While the city is crowded and bustling, the countryside is a blank, empty slate of barren grassland beneath an endless blue sky, and the weather changes quickly. In my first thirty minutes in Gorkhi-Terelj National Park, it snowed, hailed, and then cleared into a blue sky with blinding sunlight, and if the takeaway is anything, it’s that life out here must be hard.
The gers, are therefore, similarly versatile. We pass a ger that offers karaoke and stop in another that serves as a restaurant. As we eat a mercifully warm stew, a television plays a music video in which a man in traditional Mongolian dress gets drunk and goes hunting with automatic weapons. If the takeaway is anything here, it’s that hunting is more efficient when you’re emotional.
My guide is a perpetually smiling woman named Mogi who has given us a few colorful interpretations of Mongolian history.
“You know, Mongolia is trapped between the two most powerful countries on Earth,” Mogi says, echoing a sentiment I hear multiple times a day in Mongolia. “In the 1960s, Mongolia gave Lake Baikal to Russia as a gift,” Mogi continues. The Dutch couple I’m traveling with and I exchange glances. “But it was like, you know, a gift you always give back.” More exchanged gl
ances. “So actually,” Mogi continues, her voice rising with emotion, “Russia stole Lake Baikal from Mongolia!”
We’re on a two-day trip through the park that includes a horse trek and a ger stay with a nomadic family, but so far we have primarily visited rocks.
“This cave, yeah, the monks are hiding here,” Mogi says, after making us climb a slippery pile of rocks and wedge ourselves into a crevice between them. “But the army found them,” she continues, “and they are all dead.”
After this unexpected dark turn in the story, she is quiet, leaving us to picture the horrible deaths that must have befallen people in the exact place we’re crouching.
The next rock looks like a turtle. “You see?” Mogi says, pointing out the shell and head that do kind of resemble a turtle, though to me, it primarily looks like a rock.
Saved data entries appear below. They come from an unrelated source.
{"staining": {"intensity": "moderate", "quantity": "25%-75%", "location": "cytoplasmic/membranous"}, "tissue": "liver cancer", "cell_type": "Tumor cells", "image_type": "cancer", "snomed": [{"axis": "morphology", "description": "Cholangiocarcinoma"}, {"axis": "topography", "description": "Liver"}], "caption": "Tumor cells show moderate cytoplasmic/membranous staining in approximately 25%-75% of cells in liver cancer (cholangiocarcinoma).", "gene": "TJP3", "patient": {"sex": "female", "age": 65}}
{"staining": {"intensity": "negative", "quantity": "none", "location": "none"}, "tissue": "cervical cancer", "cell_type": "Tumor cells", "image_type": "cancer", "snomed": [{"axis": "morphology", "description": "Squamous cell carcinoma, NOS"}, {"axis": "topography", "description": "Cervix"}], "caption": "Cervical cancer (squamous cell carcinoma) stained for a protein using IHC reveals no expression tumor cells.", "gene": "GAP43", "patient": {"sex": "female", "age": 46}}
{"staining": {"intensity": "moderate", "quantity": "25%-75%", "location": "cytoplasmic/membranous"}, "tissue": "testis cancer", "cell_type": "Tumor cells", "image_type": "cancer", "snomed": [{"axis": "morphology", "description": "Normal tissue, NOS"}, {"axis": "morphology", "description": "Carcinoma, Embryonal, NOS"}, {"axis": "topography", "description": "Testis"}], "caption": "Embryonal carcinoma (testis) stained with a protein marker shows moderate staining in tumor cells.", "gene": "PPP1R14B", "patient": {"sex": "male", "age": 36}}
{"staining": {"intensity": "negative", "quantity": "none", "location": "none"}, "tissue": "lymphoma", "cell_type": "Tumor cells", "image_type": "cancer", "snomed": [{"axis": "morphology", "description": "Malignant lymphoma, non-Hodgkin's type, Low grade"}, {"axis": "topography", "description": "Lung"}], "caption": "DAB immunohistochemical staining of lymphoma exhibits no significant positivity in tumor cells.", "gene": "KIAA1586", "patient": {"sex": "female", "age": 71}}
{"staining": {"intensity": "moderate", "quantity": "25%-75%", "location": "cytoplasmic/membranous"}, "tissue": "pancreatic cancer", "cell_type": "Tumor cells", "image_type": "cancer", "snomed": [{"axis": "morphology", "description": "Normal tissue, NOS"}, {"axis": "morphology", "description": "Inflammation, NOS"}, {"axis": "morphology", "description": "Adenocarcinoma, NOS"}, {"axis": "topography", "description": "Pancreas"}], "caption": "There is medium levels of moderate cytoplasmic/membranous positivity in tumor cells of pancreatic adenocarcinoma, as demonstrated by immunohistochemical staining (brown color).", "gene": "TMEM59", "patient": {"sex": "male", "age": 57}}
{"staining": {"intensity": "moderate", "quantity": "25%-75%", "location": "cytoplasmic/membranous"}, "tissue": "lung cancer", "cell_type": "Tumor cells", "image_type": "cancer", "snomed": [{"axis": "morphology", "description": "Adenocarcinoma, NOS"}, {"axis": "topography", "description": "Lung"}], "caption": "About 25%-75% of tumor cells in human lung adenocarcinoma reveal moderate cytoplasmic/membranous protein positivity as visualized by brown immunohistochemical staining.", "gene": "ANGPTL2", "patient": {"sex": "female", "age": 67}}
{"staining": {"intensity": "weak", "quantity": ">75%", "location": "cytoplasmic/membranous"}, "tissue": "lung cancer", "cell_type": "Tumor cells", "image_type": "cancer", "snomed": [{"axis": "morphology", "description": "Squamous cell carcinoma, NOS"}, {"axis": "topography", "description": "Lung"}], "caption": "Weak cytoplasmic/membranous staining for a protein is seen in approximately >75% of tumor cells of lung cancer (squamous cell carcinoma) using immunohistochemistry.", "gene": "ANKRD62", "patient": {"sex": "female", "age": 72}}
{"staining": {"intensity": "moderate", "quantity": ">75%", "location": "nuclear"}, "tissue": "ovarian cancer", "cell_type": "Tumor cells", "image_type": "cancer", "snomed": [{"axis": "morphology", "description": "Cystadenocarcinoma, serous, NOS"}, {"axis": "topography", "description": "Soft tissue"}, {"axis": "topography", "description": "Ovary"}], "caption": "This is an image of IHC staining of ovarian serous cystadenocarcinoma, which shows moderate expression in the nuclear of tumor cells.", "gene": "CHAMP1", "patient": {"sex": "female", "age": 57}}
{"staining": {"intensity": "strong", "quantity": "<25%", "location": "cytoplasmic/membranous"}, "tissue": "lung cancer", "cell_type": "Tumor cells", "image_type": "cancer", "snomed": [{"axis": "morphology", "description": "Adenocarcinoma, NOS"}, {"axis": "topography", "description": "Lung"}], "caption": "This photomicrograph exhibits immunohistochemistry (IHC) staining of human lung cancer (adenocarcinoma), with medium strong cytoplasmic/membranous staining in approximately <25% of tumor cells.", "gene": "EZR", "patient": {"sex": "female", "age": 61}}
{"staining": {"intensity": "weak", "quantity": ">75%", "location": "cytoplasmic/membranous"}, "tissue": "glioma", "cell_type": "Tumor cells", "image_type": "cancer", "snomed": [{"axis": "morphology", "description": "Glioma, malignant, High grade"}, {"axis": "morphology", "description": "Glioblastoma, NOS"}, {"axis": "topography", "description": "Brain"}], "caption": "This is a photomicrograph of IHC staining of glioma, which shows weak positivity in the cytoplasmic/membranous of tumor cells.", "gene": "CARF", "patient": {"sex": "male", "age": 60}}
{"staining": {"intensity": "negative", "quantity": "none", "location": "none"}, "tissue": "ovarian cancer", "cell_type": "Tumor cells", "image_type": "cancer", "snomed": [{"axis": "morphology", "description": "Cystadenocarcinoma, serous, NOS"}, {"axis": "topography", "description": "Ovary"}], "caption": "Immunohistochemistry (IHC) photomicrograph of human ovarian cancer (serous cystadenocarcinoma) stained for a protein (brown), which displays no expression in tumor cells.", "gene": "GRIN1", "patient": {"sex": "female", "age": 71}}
Does it have any religious significance? No, it looks like a turtle. Do I want to climb it? After the dead monk rock, I’m good.
In the afternoon, we ride horses up to a Buddhist temple high in the mountains. As we cross icy streams and circle up the hillsides, it starts to snow. Wet, heavy flakes drop from the sky and drift through the pine trees, and although it is freezing, it’s also stunningly quiet and beautiful. The temple complex, too, is dreamy: a series of red pagodas and statues of Buddhas overlooking the valley below. We cross a rickety wooden bridge to reach the highest building, a brightly painted wooden pagoda with intricate carvings and a sloping roof made of tiles. Mogi doesn’t tell us to make a wish, but I close my eyes and do anyway.
In early evening we arrive at the camp of a goat-herding family, with whom we’ll be spending the night. Their gers are located beside a dry riverbed that will fill with water in a few weeks when the snow begins to melt.
The women are inside making fried dough while the men finish their afternoon chores. As we warm up with tea, the father pops into the ger and asks Mogi a question; she looks uncertain but asks us if we want to help him feed the baby goats.